Flaiano e Del Buono diventano superstar

Un giorno riscriveranno le antologie scolastiche di letteratura e... sorpresa! Al neorealismo sarà riservato un pugno di pagine. Finalmente troveranno spazio anche autori che si collocano fuori dalla sacra triade Pavese-Vittorini-Calvino nella quale troppo spesso si esaurisce lo studio del Novecento. Perché ciò accada è necessario che critica ed editoria allarghino almeno un po’ i propri interessi.
Diamo quindi il benvenuto a questi due pachidermi: il primo volume dell’Antimeridiano con romanzi e racconti di Oreste del Buono (Isbn, pagg. 1644, euro 69) e le Opere scelte di Ennio Flaiano (Adelphi, pagg. 1516, euro 70). Del Buono e Flaiano: due scrittori diversissimi fra loro, quasi agli antipodi, eppure accomunati da una sorte simile, come si desume dalle osservazioni dei numerosi curatori, pre e postfatori.
Nel caso di Oreste del Buono, osserva Ermanno Paccagnini, ha giocato un ruolo sfavorevole il suo «multiforme ingegno», considerato «un difetto agli occhi dell’accademia letteraria». Del Buono ha lavorato per decine di editori, occupandosi spesso di gialli, fumetti, pubblicità e tv in anni in cui tali interessi erano considerati di serie B (oggi invece sono sopravvalutati). Curioso quindi il suo destino. Mentre si guardava con simpatia alle sue attività «collaterali», l’opera letteraria è finita nel dimenticatoio o quasi.
Nel caso di Ennio Flaiano, oltre al difetto del «multiforme ingegno», c’è anche quello di essersi cimentato col genere satirico, ritenuto a torto «minore» negli anni in cui l’impegno politico era una coccarda al petto. Così il Flaiano narratore è messo tra parentesi, il più conosciuto resta quello di aforismi in effetti memorabili (uno per tutti: «Si battono per l’Idea, non avendone», dal Diario degli errori incluso nel tomo Adelphi). Eppure già l’editore Bompiani, negli anni Ottanta, aveva presentato un Flaiano a tutto tondo, con i due volumi delle Opere.
Entrambi, esordienti o quasi, si sono cimentati con un romanzo dedicato alla guerra. Del Buono con Racconto d’inverno e subito dopo, con esiti più convincenti, con La parte difficile (1947). Flaiano con Tempo di uccidere (1947). Per l’uno e per l’altro rimarranno episodi isolati, quasi un dazio da pagare all’ingresso del mondo delle lettere. È infatti il momento del neorealismo al quale però i nostri due concedono poco più che qualche somiglianza nell’ambientazione storica (la prigionia e il primissimo dopoguerra ne La parte difficile; la campagna d’Africa del 1935-36 nel Tempo di uccidere).

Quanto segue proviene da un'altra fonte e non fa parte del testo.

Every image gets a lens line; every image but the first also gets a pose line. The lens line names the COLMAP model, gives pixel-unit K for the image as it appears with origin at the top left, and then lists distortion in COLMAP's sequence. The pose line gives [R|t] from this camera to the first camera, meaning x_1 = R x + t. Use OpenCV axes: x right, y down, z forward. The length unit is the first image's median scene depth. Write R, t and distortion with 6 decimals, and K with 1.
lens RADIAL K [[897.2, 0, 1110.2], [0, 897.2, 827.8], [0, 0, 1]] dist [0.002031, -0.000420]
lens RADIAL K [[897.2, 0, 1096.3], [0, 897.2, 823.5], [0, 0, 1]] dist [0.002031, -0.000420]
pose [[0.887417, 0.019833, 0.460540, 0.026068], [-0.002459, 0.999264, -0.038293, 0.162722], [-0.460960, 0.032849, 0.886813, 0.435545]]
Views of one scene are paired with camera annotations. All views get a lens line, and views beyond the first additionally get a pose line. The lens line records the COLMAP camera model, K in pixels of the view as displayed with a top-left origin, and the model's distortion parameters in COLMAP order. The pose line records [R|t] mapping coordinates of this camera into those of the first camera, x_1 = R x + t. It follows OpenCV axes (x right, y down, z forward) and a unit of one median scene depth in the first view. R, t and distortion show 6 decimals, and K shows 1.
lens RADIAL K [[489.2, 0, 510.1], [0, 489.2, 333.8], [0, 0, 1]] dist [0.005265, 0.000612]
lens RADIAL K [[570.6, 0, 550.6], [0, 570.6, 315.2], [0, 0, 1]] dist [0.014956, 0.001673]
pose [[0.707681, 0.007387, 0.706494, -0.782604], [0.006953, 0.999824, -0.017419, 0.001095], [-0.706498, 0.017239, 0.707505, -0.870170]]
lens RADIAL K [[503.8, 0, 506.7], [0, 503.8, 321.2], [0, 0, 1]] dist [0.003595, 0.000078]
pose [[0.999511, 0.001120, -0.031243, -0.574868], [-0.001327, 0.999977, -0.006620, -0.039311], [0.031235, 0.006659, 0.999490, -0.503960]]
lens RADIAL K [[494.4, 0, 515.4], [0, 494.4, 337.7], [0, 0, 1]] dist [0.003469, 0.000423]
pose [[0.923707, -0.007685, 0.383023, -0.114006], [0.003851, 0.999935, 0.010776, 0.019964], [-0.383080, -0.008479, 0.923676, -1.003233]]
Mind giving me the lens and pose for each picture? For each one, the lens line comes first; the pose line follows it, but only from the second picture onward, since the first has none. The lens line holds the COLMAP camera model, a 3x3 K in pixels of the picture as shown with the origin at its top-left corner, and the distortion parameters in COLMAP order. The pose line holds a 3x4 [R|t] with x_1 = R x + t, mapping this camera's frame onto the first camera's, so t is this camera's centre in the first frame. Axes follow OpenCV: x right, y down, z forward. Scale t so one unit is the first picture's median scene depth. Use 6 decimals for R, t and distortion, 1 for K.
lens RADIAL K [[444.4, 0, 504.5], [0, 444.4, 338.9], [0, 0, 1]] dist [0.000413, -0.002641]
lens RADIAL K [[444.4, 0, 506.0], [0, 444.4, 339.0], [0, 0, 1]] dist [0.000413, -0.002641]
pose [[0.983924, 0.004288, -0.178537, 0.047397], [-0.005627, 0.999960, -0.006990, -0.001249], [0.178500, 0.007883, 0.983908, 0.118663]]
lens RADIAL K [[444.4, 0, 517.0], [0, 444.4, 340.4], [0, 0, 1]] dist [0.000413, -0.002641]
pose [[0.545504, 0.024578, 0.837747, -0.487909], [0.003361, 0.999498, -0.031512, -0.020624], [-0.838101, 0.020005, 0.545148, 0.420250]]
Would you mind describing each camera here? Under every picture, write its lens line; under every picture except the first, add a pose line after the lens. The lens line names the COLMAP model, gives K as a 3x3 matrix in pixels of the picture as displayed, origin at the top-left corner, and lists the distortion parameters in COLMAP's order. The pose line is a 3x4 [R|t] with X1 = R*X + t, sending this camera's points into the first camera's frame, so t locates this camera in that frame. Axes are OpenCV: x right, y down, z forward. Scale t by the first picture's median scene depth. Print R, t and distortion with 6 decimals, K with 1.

Ma Del Buono mette in scena la totale disillusione: rientrato a Milano, l’ex militare protagonista della vicenda si ritrae in se stesso. Fuori ci sono i tedeschi in fuga, c’è il 25 aprile, c’è gente che spara, lui dorme tutto il giorno. Il dramma non è la guerra ma il «non sapere che uomo fossi». Il rimuginare inconcludente è la cifra dei personaggi di Del Buono: «Proprio sentivo qualcosa di torbido e cattivo muoversi dentro di me, un disgusto per qualsiasi cosa, per ogni parola, per ogni atto, per ognuno». Flaiano mette in scena l’inettitudine, il caso, la colpa; l’Africa rimane sullo sfondo e di eroico c’è nulla: il punto di partenza del romanzo è un mal di denti. I personaggi si «sgranchiscono l’anima» in quello «sgabuzzino delle porcherie» che è l’Africa Orientale, e cercano di autoassolversi per le enormità compiute.
Il neorealismo non potrebbe essere più distante. Vittorini stroncherà La parte difficile sull’ultimo numero del Politecnico: «Grigio, triste, noioso». Secondo il recensore, il libro aveva però il pregio di mostrare la crisi irreversibile della borghesia. Il resto dell’Antimeridiano porta alle estreme conseguenze le caratteristiche della Parte difficile. Le trame si assottigliano e si concentrano sull’impossibilità di comunicare tra uomo e donna, con poche varianti sul canovaccio fatto di marito fedifrago incapace di vivere fino in fondo sia il matrimonio sia l’adulterio. Tempo di uccidere sarà invece un successo editoriale anche grazie all’impegno di Leo Longanesi: quattro edizioni, Premio Strega, traduzione in numerose lingue. Buone le recensioni.

Ma subito dopo Flaiano mollerà il genere romanzo, per tornare alla misura breve del racconto, del diario, dell’aforisma condannandosi a non raccogliere quanto meriterebbe come scrittore. Ma tutto sommato meglio sia andata così.